The extraterritorial reach of the CFTC has a particularly harsh impact on U.S. end-users (i.e., entities that are not swap dealers or MSPs) who when entering into swaps with non-U.S persons are required to comply with U.S. rules and regulations relating to clearing, trade execution, reporting and record keeping without the opportunity for substituted compliance. Such swaps are likely also to be subject to regulation under the laws of the relevant non-U.S. jurisdiction, leaving the possibility of conflicting rules in different jurisdictions. Continuing discussions between U.S. and non-U.S. regulators, together with the development of market solutions, will hopefully in time resolve issues of conflicting regulatory requirements.
1 Further Proposed Guidance Regarding Compliance with Certain Swap Regulations, 78 Fed.
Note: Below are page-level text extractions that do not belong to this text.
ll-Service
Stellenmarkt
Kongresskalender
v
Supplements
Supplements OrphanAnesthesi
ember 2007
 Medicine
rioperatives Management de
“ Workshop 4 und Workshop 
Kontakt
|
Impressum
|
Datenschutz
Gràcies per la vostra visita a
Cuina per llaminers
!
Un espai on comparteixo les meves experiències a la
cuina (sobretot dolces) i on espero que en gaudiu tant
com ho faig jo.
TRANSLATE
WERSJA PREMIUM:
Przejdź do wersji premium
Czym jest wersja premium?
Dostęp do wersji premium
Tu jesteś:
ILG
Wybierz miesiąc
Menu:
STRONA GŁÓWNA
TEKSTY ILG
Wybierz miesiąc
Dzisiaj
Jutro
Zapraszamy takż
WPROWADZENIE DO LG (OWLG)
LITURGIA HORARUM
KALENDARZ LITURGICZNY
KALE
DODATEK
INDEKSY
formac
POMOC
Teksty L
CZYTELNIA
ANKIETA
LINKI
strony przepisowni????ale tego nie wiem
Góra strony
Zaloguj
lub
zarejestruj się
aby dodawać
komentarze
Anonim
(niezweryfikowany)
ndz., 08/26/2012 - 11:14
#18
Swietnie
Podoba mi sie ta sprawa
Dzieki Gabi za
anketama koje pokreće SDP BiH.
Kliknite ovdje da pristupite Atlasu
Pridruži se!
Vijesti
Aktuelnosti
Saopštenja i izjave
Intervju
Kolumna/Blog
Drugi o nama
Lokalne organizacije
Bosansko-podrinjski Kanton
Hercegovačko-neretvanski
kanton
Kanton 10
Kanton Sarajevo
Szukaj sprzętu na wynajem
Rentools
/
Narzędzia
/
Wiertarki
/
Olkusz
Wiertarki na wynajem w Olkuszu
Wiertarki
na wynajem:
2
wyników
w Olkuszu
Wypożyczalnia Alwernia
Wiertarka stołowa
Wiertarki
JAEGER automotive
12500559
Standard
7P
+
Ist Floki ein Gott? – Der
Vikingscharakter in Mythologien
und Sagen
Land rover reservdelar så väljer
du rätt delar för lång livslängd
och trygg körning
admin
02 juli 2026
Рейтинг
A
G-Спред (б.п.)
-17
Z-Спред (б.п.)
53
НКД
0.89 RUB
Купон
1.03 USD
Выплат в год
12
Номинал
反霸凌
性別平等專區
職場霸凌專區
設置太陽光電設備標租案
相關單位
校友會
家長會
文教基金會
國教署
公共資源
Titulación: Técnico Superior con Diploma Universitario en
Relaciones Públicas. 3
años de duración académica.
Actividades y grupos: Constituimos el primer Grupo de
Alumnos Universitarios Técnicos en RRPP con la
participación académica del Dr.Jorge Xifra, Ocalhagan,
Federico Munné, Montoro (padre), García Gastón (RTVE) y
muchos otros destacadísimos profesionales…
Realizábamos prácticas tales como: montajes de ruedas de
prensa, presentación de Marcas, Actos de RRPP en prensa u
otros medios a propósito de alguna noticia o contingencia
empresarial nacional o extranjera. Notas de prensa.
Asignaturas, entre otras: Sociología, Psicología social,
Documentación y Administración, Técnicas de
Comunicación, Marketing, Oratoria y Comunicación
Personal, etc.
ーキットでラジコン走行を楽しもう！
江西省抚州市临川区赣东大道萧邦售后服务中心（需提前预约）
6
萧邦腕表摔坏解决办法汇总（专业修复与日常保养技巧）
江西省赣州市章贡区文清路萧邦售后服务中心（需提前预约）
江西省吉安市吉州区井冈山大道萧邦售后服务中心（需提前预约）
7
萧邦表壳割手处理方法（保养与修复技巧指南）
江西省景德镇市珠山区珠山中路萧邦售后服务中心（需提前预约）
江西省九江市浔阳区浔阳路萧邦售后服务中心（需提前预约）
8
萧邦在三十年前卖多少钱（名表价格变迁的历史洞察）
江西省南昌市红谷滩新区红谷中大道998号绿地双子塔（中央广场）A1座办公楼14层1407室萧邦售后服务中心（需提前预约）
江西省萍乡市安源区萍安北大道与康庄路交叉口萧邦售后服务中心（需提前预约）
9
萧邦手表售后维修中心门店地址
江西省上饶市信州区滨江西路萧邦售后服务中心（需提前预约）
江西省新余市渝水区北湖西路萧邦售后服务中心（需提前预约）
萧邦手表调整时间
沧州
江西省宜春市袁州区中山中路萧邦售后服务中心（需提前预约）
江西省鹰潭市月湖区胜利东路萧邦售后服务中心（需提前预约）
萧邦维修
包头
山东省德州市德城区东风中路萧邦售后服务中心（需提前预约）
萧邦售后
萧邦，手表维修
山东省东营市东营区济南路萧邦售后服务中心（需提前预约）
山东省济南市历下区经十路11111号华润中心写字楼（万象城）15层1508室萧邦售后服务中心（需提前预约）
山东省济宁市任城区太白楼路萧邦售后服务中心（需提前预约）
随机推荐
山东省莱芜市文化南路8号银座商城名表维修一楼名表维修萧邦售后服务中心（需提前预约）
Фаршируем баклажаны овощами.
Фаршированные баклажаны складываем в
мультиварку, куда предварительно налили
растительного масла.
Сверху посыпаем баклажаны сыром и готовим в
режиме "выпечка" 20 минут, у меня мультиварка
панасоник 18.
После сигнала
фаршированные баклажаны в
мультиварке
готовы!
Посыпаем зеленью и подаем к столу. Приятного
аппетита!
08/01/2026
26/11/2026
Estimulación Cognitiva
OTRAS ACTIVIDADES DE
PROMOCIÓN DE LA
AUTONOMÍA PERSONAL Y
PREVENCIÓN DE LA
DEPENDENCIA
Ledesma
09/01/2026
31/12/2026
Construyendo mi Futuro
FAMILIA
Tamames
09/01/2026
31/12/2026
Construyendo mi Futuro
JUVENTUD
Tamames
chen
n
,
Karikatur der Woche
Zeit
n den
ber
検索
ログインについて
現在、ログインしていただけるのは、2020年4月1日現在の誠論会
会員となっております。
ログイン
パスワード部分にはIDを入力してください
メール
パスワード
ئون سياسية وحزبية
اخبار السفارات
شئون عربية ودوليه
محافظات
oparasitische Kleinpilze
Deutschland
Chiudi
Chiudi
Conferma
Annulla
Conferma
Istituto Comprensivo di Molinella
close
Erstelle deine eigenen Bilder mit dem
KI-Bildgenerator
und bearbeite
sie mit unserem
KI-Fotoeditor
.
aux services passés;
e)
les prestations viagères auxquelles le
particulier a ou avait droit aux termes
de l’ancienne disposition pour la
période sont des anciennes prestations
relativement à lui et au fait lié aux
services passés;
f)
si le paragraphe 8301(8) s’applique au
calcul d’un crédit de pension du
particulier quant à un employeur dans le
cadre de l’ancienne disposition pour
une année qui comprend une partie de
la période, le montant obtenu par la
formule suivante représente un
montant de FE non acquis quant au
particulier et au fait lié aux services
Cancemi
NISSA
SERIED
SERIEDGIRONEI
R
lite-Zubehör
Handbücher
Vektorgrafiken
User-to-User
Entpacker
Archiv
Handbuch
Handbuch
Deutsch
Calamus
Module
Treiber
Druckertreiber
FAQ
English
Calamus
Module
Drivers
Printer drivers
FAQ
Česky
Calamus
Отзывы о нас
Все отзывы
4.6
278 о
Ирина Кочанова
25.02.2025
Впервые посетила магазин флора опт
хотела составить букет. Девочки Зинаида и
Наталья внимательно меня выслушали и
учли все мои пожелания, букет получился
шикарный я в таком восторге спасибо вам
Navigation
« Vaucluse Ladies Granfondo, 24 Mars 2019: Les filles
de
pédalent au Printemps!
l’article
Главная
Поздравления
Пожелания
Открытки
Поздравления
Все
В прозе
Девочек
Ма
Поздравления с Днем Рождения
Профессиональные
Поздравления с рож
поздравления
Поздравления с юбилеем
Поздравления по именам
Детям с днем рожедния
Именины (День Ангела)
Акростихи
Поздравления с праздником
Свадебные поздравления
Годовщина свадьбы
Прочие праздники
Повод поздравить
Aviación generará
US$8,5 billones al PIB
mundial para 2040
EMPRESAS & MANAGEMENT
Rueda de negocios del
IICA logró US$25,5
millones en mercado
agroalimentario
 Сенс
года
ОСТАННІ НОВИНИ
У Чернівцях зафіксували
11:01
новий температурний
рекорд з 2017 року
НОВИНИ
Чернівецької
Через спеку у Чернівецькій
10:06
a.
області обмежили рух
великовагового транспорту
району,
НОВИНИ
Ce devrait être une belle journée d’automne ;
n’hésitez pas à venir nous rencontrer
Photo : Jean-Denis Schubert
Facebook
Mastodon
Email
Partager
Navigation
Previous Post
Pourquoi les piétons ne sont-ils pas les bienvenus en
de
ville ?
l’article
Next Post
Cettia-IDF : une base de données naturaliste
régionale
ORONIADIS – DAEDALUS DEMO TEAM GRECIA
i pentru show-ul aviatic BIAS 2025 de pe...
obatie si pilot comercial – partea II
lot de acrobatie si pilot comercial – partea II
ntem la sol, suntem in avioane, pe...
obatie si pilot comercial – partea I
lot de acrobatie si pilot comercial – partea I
Reg. 909, (Jan. 7, 2013) (the "Further Proposed Guidance").
2 Dodd-Frank Wall Street Reform and Consumer Protection Act, Pub.L. No. 111-203, 124 Stat. 1376 (2010).
3 77 Fed. Reg. 41214 (July 12, 2012)
4 78 Fed. Reg. 858 (Jan. 7, 2013)
5 The CFTC defines a "conduit" situation as one in which: (i) a non-U.S. person is majority owned directly or indirectly by a U.S. person, (ii) the non-U.S. person regularly enters into swaps with one or more affiliates of the U.S. person, and (iii) the financials of the non-U.S. person are included in the financials of the U.S. person. The concern is that the U.S. person rather than enter into a swap with third-party X (in a jurisdiction not subject to comparable regulation), will instead enter into swaps with its non-U.S. conduit and the conduit will enter into swaps with party X. The U.S. person will be directly exposed to the risk of its conduit.
6 Since relief for swaps between non-U.S. branches creates the potential for abuse, the CFTC clarifies that it will treat swaps as entered into by the foreign branch of a U.S. person only if: (i) the personnel executing and agreeing to the terms of the swap are located in the jurisdiction of such foreign branch; (ii) the documentation of the swap specifies that that the counterparty or "office" for the U.S. person is such foreign branch; and (iii) the swap is entered into by such foreign branch in its ordinary course of business. The CFTC states that it is considering additional requirements including that the U.S. person treats the swap as a swap of the foreign branch for tax purposes, that the foreign branch operates for valid business reasons and is not only a representative office, and that the branch is engaged in substantive regulation in the jurisdiction in which it operates.
7 CFTC Letter 12-22 (Oct. 12, 2012).